▶ [GOAL OF THE EXERCISE]
Begin with the line below holding "Figure 8. Cont Figure" and go on through the line holding "Figure 14. 2CH", duplicating each line exactly and leaving out pictures.

▶ [TASK MATERIAL]
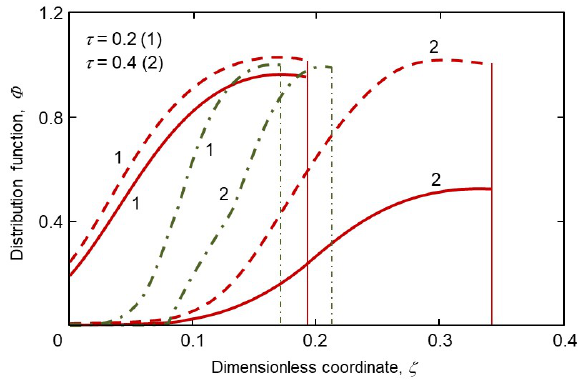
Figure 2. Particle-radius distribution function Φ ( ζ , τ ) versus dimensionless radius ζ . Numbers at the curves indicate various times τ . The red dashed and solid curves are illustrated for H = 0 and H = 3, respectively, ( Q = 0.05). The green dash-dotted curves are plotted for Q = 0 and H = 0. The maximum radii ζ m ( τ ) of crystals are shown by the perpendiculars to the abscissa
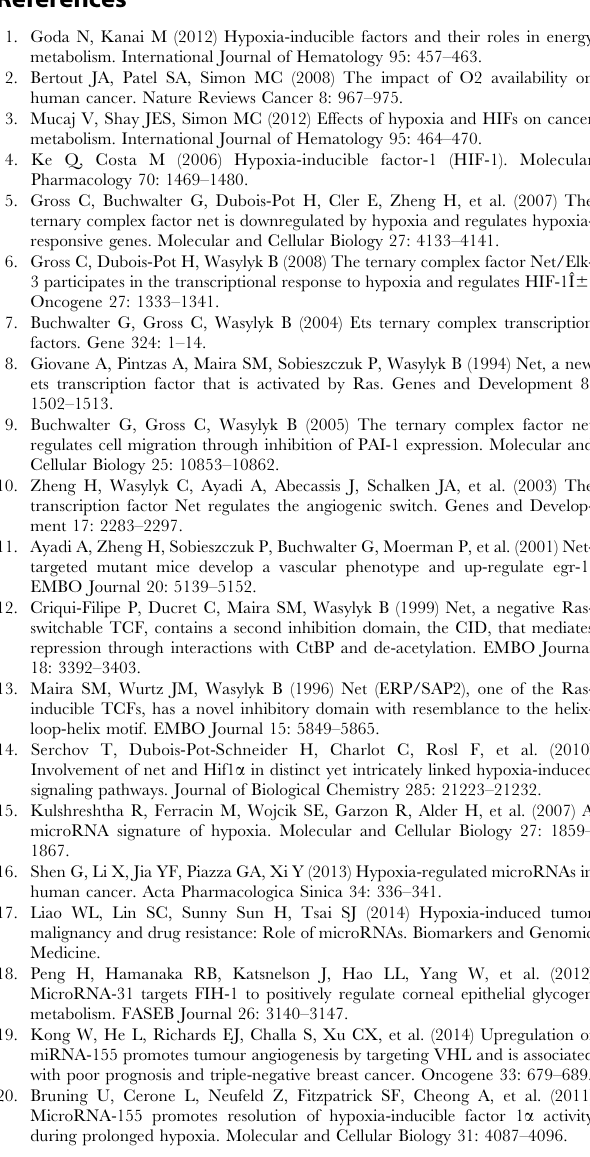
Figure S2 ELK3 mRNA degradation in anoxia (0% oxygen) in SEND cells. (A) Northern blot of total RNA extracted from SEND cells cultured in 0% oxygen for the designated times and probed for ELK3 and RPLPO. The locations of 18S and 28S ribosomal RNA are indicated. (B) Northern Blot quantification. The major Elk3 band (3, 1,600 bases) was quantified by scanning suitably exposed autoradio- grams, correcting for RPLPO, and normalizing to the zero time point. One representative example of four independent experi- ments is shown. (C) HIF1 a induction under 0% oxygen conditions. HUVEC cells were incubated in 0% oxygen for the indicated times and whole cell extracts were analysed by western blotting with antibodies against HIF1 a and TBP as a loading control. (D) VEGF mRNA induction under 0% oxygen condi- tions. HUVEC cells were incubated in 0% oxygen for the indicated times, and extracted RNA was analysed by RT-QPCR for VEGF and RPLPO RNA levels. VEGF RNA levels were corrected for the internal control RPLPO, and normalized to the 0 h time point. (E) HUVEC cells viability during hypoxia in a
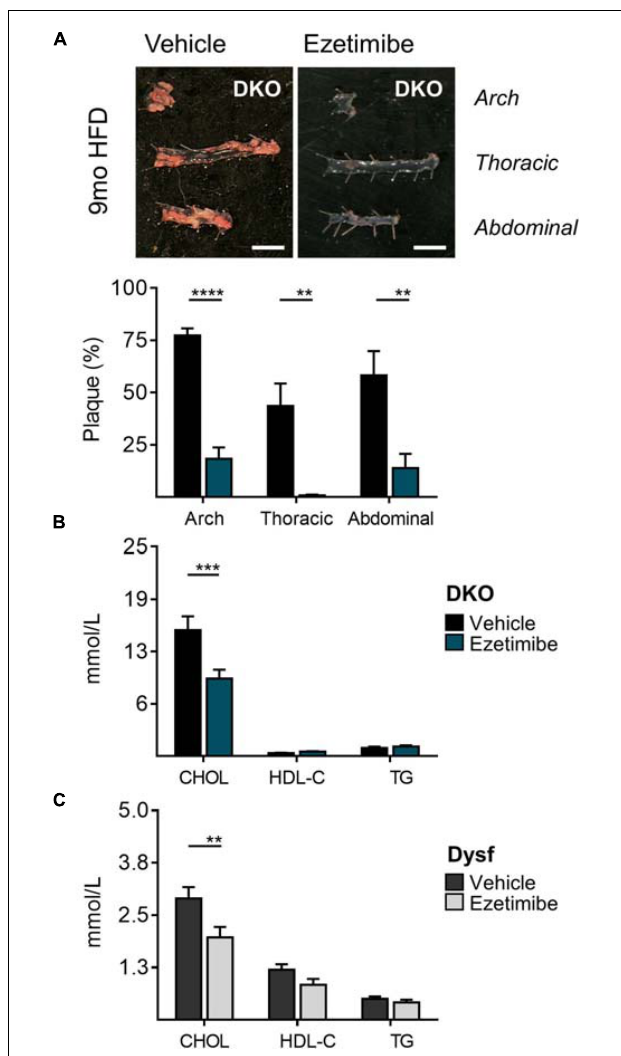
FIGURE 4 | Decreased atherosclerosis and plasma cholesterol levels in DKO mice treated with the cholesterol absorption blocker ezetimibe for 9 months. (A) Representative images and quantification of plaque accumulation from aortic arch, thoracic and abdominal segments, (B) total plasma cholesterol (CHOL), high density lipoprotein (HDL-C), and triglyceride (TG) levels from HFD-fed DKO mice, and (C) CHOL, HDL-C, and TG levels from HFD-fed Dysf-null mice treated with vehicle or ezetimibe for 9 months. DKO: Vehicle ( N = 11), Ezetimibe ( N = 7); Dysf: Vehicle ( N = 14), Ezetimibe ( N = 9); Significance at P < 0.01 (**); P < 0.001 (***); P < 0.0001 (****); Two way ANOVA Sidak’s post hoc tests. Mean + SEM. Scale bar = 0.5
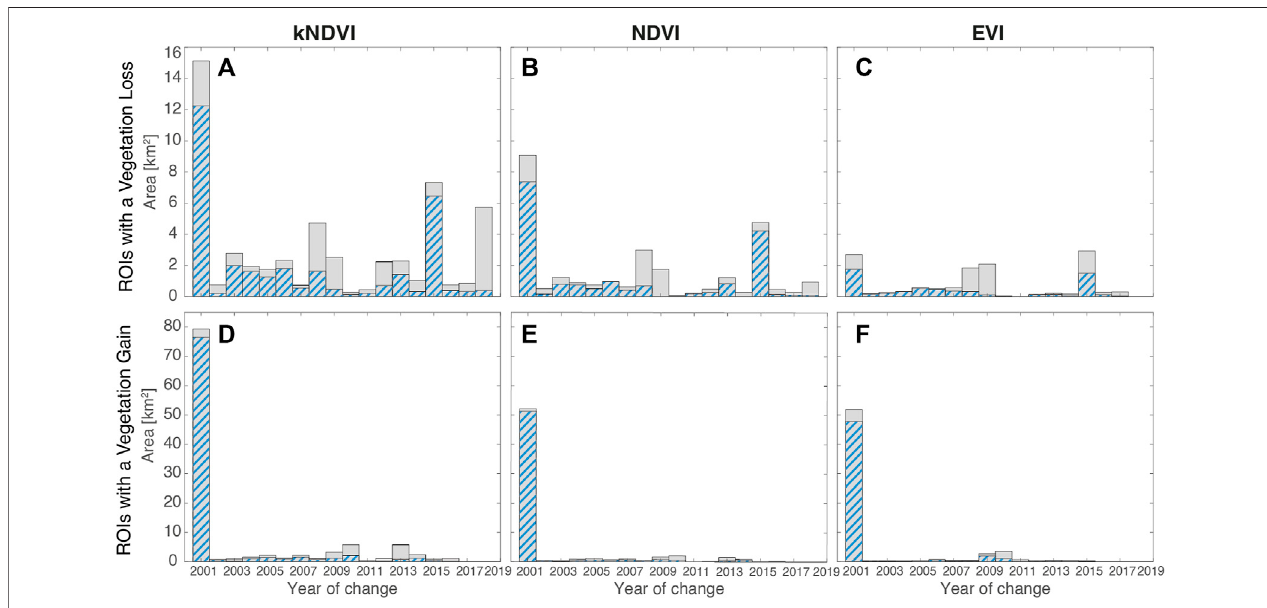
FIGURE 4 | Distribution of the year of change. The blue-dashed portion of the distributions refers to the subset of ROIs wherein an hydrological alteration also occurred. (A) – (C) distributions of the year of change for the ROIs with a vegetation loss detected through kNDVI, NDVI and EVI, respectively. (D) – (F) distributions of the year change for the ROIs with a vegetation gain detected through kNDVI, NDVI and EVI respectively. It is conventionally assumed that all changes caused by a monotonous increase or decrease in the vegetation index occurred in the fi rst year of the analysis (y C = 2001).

...

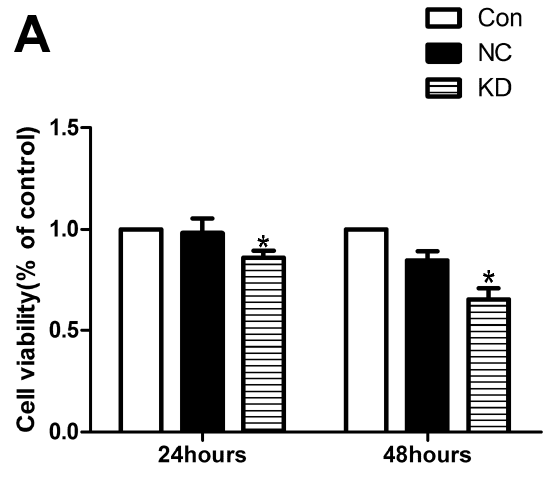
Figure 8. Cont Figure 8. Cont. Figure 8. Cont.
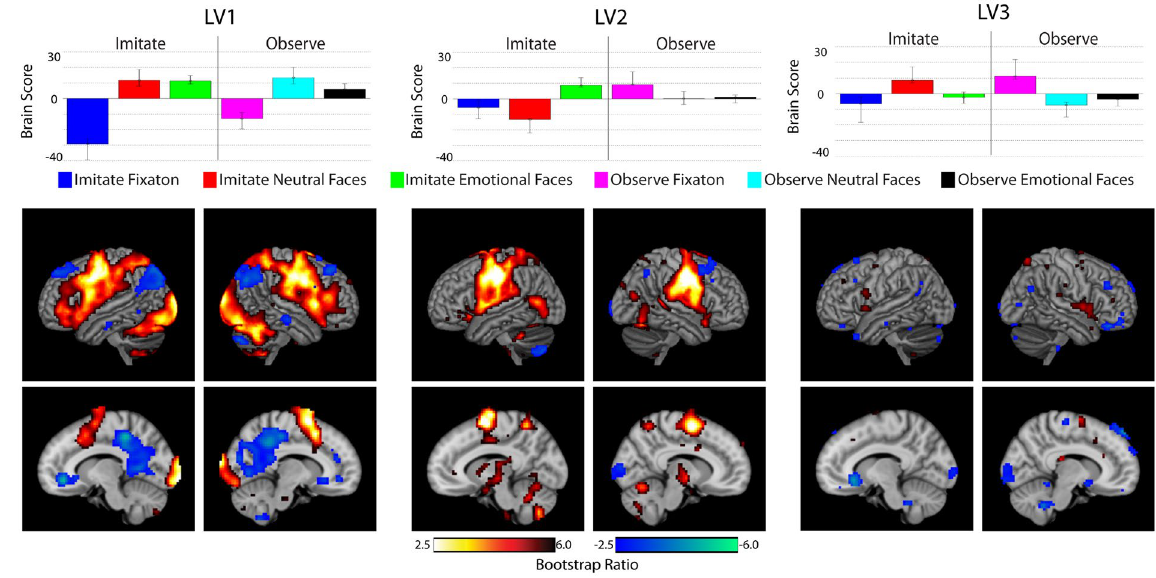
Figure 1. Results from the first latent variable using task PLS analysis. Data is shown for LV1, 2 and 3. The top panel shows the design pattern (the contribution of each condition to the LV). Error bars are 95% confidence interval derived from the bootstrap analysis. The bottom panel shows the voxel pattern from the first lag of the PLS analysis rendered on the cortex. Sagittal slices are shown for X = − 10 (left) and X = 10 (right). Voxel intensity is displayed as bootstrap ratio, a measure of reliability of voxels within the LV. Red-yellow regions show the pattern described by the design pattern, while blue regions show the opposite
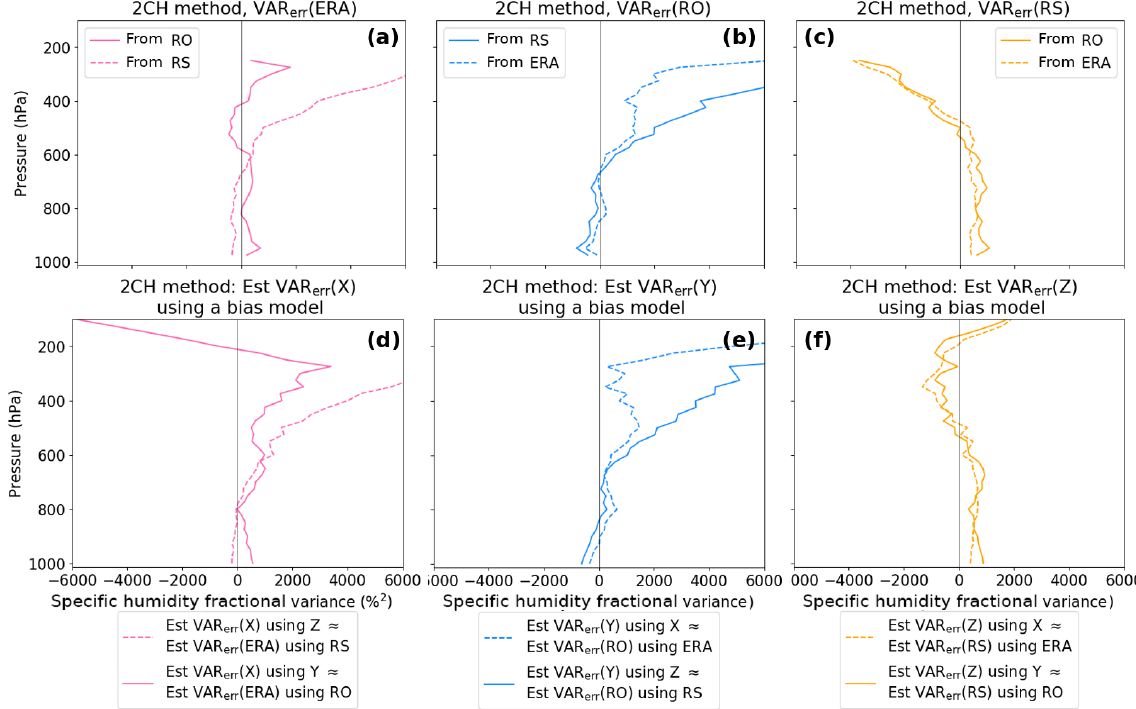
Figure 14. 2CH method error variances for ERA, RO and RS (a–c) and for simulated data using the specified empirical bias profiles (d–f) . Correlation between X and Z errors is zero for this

---

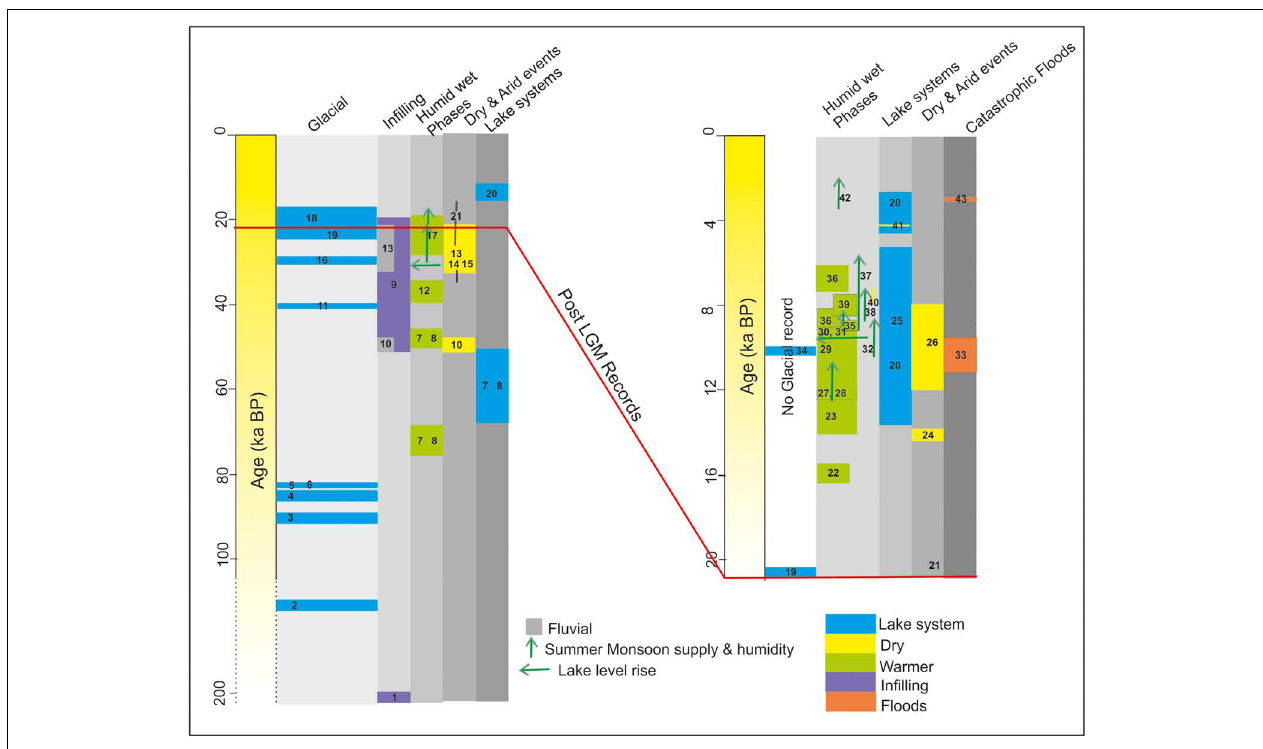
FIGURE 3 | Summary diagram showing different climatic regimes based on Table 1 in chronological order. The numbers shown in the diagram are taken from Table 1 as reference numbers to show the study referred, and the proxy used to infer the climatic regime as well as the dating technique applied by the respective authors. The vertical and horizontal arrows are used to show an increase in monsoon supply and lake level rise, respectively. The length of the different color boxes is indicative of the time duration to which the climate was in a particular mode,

▶ [EXERCISE RESULT]
Figure 8. Cont Figure 8. Cont. Figure 8. Cont.
Figure 1. Results from the first latent variable using task PLS analysis. Data is shown for LV1, 2 and 3. The top panel shows the design pattern (the contribution of each condition to the LV). Error bars are 95% confidence interval derived from the bootstrap analysis. The bottom panel shows the voxel pattern from the first lag of the PLS analysis rendered on the cortex. Sagittal slices are shown for X = − 10 (left) and X = 10 (right). Voxel intensity is displayed as bootstrap ratio, a measure of reliability of voxels within the LV. Red-yellow regions show the pattern described by the design pattern, while blue regions show the opposite
Figure 14. 2CH method error variances for ERA, RO and RS (a–c) and for simulated data using the specified empirical bias profiles (d–f) . Correlation between X and Z errors is zero for this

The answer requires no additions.